**Brief**
Every record below should be printed exactly as given.

+-------+

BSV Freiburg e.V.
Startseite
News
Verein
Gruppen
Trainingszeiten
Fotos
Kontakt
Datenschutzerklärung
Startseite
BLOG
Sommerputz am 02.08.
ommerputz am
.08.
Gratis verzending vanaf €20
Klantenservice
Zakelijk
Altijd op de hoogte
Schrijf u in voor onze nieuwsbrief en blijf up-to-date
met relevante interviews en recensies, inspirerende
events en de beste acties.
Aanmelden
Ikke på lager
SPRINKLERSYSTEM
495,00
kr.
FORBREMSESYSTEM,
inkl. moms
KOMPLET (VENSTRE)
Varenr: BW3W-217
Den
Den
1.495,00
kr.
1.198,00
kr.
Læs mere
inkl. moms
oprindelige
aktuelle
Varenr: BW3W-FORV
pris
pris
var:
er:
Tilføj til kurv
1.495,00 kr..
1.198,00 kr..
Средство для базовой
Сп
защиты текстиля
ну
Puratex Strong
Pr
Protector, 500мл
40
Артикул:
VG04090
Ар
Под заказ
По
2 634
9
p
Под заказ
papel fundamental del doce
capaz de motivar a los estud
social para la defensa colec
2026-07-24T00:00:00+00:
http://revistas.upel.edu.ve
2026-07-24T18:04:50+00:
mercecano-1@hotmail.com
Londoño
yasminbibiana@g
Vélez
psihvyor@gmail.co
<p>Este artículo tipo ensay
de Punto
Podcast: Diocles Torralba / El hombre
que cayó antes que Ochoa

+-------+

**Response to the exercise**
BSV Freiburg e.V.
Startseite
News
Verein
Gruppen
Trainingszeiten
Fotos
Kontakt
Datenschutzerklärung
Startseite
BLOG
Sommerputz am 02.08.
ommerputz am
.08.
Gratis verzending vanaf €20
Klantenservice
Zakelijk
Altijd op de hoogte
Schrijf u in voor onze nieuwsbrief en blijf up-to-date
met relevante interviews en recensies, inspirerende
events en de beste acties.
Aanmelden
Ikke på lager
SPRINKLERSYSTEM
495,00
kr.
FORBREMSESYSTEM,
inkl. moms
KOMPLET (VENSTRE)
Varenr: BW3W-217
Den
Den
1.495,00
kr.
1.198,00
kr.
Læs mere
inkl. moms
oprindelige
aktuelle
Varenr: BW3W-FORV
pris
pris
var:
er:
Tilføj til kurv
1.495,00 kr..
1.198,00 kr..
Средство для базовой
Сп
защиты текстиля
ну
Puratex Strong
Pr
Protector, 500мл
40
Артикул:
VG04090
Ар
Под заказ
По
2 634
9
p
Под заказ
papel fundamental del doce
capaz de motivar a los estud
social para la defensa colec
2026-07-24T00:00:00+00:
http://revistas.upel.edu.ve
2026-07-24T18:04:50+00:
mercecano-1@hotmail.com
Londoño
yasminbibiana@g
Vélez
psihvyor@gmail.co
<p>Este artículo tipo ensay
de Punto
Podcast: Diocles Torralba / El hombre
que cayó antes que Ochoa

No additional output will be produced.